By looking at this judgment, one cannot help but think that this is an aspect of the “acte clair” doctrine in action: it may be recalled that in CILFIT the EU Court of Justice had affirmed that the domestic courts before which a “question of EU law” was pending, which was “relevant” for the decision of a specific case, could refrain from making a reference if it thought that the “answer was so obvious as to leave no reasonable doubt” as regards what its solution should be; in that context, the court emphasised that this would be the case if the same question had been dealt with in an earlier case (although the facts or the nature of the proceedings were not exactly identical). Against this background, it is suggested that the challenge of alcohol minimum pricing legislation constitutes one such case: the Court of Session, acting like a proper “Union court, relied on the existing acquis in order to address a sensitive question, after having dealt with all the questions of fact and taking into account the “margin of discretion” to be accorded to the domestic authorities responsible for judgments that were “policy-laden” in their essence. As paragraphs 106 and 107 indicate, had the Court of Session been unable to give “its own answer”, a reference may have been justified. However, as Lord Doherty’s careful consideration of the issues shows, petitioning the Court in Luxembourg when the domestic judge could clearly adopt his own conclusions, in light of established principles and of a clear factual picture, was not necessary.

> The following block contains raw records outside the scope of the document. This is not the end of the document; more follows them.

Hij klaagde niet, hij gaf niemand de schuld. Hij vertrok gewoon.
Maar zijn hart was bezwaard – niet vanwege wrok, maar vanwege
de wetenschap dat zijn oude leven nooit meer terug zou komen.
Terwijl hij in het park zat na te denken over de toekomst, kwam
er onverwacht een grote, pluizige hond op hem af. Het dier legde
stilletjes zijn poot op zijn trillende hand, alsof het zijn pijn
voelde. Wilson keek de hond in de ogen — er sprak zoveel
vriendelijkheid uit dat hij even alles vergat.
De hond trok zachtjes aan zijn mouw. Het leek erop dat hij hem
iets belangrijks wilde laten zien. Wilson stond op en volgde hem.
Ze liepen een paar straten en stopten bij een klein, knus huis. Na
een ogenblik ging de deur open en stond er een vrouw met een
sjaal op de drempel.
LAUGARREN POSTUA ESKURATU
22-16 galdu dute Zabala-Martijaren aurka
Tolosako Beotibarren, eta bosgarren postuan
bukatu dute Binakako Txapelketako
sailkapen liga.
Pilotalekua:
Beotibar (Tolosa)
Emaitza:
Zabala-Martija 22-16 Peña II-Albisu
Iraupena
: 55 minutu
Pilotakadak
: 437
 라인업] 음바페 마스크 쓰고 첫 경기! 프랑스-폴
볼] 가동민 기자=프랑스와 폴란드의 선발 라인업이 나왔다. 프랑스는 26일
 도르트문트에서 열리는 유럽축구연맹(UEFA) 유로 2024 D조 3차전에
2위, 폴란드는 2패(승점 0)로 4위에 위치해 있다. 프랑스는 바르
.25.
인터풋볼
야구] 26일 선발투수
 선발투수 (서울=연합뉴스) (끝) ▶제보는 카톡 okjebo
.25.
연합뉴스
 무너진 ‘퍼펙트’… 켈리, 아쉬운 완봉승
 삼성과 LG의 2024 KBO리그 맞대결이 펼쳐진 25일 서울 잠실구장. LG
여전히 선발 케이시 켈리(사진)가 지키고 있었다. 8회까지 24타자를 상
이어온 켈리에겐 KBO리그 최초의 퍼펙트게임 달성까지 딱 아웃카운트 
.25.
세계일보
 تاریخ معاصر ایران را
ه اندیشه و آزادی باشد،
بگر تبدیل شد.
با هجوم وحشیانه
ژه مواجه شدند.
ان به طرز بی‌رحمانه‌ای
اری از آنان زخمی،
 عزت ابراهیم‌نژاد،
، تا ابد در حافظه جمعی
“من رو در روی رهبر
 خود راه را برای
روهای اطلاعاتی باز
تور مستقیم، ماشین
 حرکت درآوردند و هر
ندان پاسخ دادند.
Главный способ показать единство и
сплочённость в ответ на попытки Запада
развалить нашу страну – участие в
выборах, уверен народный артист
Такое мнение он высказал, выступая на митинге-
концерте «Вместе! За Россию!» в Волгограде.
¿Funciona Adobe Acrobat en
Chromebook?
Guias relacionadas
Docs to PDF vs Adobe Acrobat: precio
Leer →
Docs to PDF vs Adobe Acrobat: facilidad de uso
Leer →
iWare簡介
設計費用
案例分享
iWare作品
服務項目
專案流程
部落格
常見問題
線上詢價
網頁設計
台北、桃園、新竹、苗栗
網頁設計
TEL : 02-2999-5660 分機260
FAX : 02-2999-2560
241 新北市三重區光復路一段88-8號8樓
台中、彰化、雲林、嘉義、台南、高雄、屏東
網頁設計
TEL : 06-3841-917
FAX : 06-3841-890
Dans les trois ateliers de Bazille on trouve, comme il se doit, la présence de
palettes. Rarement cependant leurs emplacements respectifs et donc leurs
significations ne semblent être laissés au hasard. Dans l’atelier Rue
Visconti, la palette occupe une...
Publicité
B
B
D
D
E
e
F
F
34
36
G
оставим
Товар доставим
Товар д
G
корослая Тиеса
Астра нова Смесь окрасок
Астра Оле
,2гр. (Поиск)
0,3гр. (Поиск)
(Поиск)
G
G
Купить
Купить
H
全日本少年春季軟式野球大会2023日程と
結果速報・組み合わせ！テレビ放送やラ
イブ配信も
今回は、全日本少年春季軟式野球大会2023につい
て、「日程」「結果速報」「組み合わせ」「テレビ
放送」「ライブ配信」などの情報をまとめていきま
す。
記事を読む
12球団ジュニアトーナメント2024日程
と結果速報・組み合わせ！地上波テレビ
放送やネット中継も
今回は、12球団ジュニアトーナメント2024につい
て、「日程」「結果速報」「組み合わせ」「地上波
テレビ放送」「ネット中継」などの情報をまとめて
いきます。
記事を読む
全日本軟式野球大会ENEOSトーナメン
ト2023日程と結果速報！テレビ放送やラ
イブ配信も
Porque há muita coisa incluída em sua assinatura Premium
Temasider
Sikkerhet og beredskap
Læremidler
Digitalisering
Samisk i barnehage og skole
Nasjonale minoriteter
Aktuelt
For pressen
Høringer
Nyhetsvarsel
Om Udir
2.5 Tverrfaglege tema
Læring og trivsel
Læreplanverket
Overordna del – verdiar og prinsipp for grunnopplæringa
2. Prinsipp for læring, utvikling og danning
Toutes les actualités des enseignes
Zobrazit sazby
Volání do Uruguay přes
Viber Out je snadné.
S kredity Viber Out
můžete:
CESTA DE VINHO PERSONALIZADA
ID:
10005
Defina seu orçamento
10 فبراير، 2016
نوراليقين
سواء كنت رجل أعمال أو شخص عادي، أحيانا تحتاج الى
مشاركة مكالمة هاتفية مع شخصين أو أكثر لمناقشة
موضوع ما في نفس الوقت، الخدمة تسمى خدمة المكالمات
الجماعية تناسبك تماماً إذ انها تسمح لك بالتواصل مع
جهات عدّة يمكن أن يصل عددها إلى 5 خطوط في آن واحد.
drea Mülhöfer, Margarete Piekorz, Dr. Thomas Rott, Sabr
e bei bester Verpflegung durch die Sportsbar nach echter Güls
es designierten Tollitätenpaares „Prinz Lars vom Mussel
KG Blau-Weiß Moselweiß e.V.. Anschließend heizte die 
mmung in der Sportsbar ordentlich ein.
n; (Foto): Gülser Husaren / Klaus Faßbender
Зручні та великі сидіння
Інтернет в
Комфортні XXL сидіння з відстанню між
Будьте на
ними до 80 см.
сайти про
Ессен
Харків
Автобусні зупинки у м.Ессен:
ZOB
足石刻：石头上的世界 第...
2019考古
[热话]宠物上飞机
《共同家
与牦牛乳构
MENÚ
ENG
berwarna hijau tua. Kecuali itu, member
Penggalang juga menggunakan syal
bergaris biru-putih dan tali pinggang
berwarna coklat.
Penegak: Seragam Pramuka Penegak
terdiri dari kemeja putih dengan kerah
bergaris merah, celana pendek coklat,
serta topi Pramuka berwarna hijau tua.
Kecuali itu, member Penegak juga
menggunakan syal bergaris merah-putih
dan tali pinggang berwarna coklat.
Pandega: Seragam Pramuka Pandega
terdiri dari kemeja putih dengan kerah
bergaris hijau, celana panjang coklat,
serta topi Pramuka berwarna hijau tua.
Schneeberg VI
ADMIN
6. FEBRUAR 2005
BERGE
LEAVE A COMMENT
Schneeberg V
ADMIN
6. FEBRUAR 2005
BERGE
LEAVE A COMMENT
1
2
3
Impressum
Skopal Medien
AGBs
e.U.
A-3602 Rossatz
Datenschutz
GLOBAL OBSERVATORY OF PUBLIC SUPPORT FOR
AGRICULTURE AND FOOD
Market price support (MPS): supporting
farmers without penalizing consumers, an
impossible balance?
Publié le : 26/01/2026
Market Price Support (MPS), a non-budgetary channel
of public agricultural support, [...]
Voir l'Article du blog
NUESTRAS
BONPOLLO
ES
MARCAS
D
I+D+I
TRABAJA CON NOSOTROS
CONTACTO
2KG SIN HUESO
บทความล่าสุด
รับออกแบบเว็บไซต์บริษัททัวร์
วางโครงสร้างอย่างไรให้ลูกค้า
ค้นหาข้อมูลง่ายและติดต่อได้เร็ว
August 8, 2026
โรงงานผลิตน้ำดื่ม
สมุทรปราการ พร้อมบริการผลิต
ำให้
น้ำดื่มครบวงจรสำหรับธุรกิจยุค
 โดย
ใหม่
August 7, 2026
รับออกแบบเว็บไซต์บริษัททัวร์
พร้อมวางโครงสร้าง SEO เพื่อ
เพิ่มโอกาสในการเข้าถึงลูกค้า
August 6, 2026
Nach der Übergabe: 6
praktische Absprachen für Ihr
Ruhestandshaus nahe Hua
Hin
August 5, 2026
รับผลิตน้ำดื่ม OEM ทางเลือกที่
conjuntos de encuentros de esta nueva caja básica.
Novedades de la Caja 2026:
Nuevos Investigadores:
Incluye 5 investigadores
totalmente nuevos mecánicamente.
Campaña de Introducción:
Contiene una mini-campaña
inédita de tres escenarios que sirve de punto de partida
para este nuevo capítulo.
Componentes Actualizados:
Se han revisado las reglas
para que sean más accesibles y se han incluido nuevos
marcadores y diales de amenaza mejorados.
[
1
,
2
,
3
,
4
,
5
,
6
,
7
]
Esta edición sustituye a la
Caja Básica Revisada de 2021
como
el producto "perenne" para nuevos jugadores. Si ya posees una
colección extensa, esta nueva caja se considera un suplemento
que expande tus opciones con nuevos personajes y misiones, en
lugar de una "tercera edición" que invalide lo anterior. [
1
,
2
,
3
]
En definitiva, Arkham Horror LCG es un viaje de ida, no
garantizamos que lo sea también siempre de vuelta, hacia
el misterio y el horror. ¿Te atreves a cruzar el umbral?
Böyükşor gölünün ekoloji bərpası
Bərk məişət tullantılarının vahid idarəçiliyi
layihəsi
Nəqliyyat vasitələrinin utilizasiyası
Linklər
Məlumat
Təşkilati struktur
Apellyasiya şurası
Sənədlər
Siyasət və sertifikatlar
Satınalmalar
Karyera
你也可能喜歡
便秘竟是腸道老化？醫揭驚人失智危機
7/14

Over the years, the Scottish Courts have been criticised for the paucity of the references they made to the EU Court of Justice: however, in light of this recent decision, one may perhaps be forgiven for thinking that this is the consequence of “Euro scepticism” among Scottish judges! To the contrary, if Lord Doherty’s careful assessment of the compatibility of the Alcohol (Minimum Pricing) (Scotland) Act is anything to go by, it could be argued that the small number of references made so far can be explained as a consequence of the willingness of the Court of Session (and perhaps of the Scottish Courts generally) to engage actively with the EU law acquis and to apply complex principles to the cases pending before it before seeking guidance from the Luxembourg court. Could this be a sign of things to come for the future-in other words, greater confidence on the part of domestic courts to act as “Union courts” in the course of their day-to-day administration of justice? Surely it seems that Scotland could “blaze a trail” in this area.